Available data:
--------------------

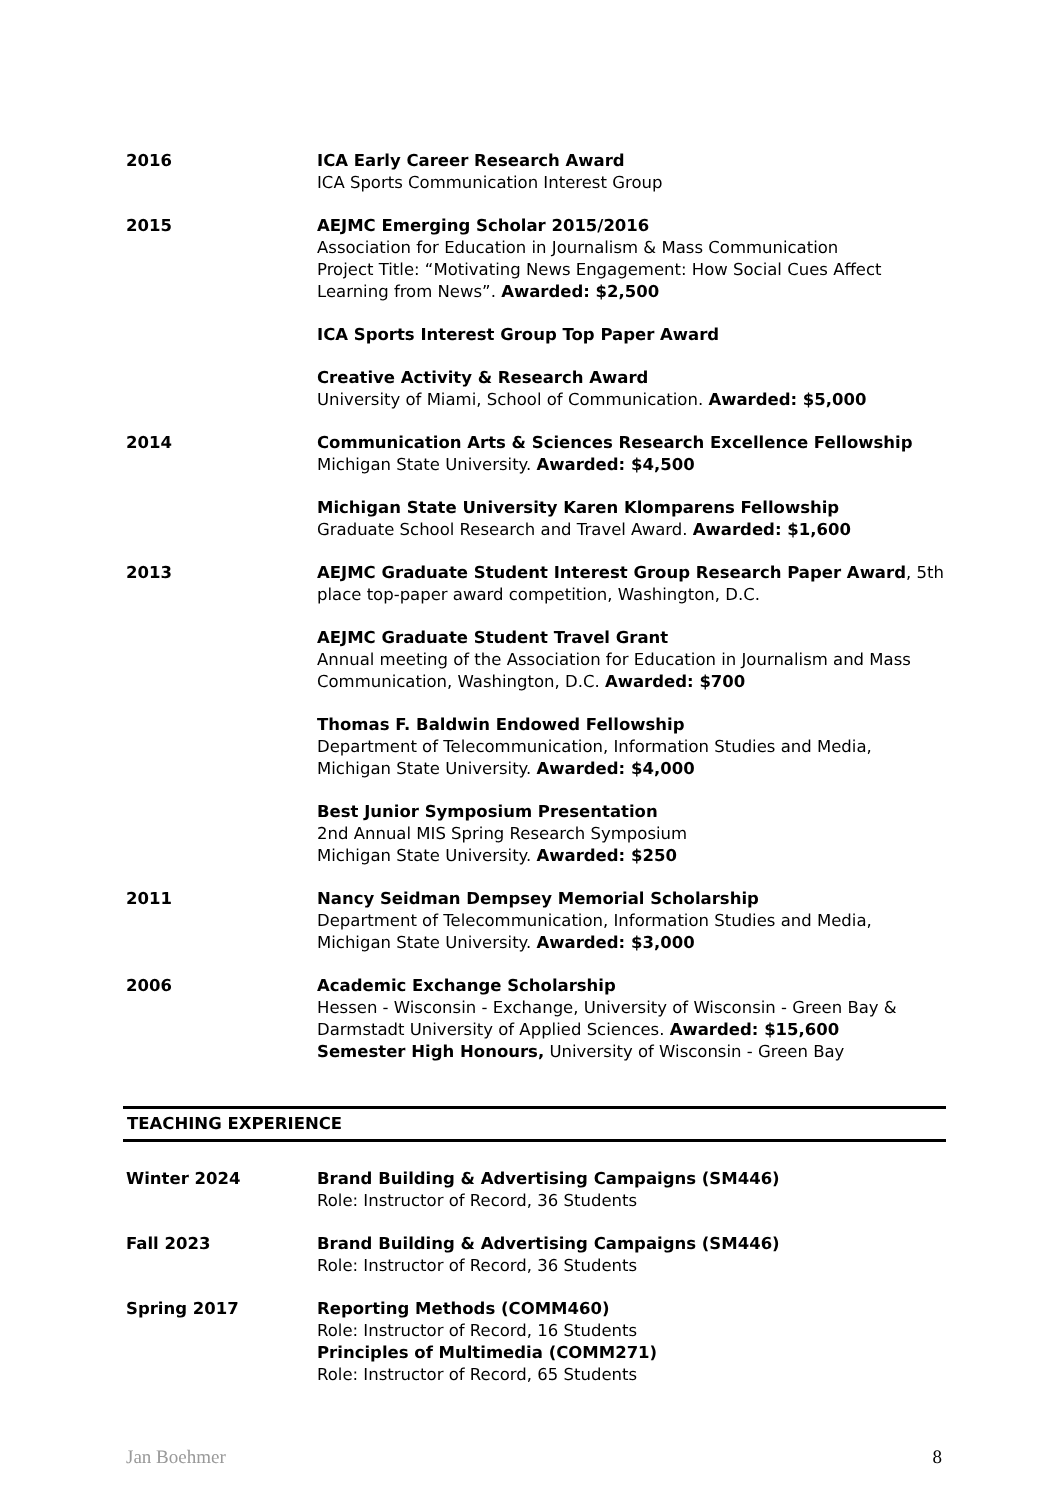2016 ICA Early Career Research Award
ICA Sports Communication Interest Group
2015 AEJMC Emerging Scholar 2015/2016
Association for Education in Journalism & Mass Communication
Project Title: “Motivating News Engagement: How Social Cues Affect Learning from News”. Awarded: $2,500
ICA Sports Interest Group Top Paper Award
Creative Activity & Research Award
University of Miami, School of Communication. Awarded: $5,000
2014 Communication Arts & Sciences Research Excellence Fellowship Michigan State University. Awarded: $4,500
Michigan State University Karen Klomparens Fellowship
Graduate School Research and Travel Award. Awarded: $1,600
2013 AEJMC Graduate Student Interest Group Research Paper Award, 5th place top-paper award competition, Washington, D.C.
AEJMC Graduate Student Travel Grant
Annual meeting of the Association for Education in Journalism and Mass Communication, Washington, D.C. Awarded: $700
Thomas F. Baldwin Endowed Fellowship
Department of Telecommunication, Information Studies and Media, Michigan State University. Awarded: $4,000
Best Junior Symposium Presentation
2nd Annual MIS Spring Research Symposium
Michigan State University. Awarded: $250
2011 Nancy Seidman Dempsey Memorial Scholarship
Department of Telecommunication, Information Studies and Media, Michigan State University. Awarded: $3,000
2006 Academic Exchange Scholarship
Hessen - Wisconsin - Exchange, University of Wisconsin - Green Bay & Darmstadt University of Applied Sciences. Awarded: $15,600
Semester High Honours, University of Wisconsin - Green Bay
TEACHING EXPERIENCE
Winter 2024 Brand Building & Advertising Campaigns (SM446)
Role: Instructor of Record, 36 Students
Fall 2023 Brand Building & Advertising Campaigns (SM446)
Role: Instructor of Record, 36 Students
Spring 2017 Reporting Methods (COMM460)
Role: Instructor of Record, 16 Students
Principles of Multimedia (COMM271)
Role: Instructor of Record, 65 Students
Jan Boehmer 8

--------------------

Work instructions: Reproduce the records above from their first line to the line bearing "Best Junior Symposium Presentation", both ends included, leaving every picture out.

Result:
2016 ICA Early Career Research Award
ICA Sports Communication Interest Group
2015 AEJMC Emerging Scholar 2015/2016
Association for Education in Journalism & Mass Communication
Project Title: “Motivating News Engagement: How Social Cues Affect Learning from News”. Awarded: $2,500
ICA Sports Interest Group Top Paper Award
Creative Activity & Research Award
University of Miami, School of Communication. Awarded: $5,000
2014 Communication Arts & Sciences Research Excellence Fellowship Michigan State University. Awarded: $4,500
Michigan State University Karen Klomparens Fellowship
Graduate School Research and Travel Award. Awarded: $1,600
2013 AEJMC Graduate Student Interest Group Research Paper Award, 5th place top-paper award competition, Washington, D.C.
AEJMC Graduate Student Travel Grant
Annual meeting of the Association for Education in Journalism and Mass Communication, Washington, D.C. Awarded: $700
Thomas F. Baldwin Endowed Fellowship
Department of Telecommunication, Information Studies and Media, Michigan State University. Awarded: $4,000
Best Junior Symposium Presentation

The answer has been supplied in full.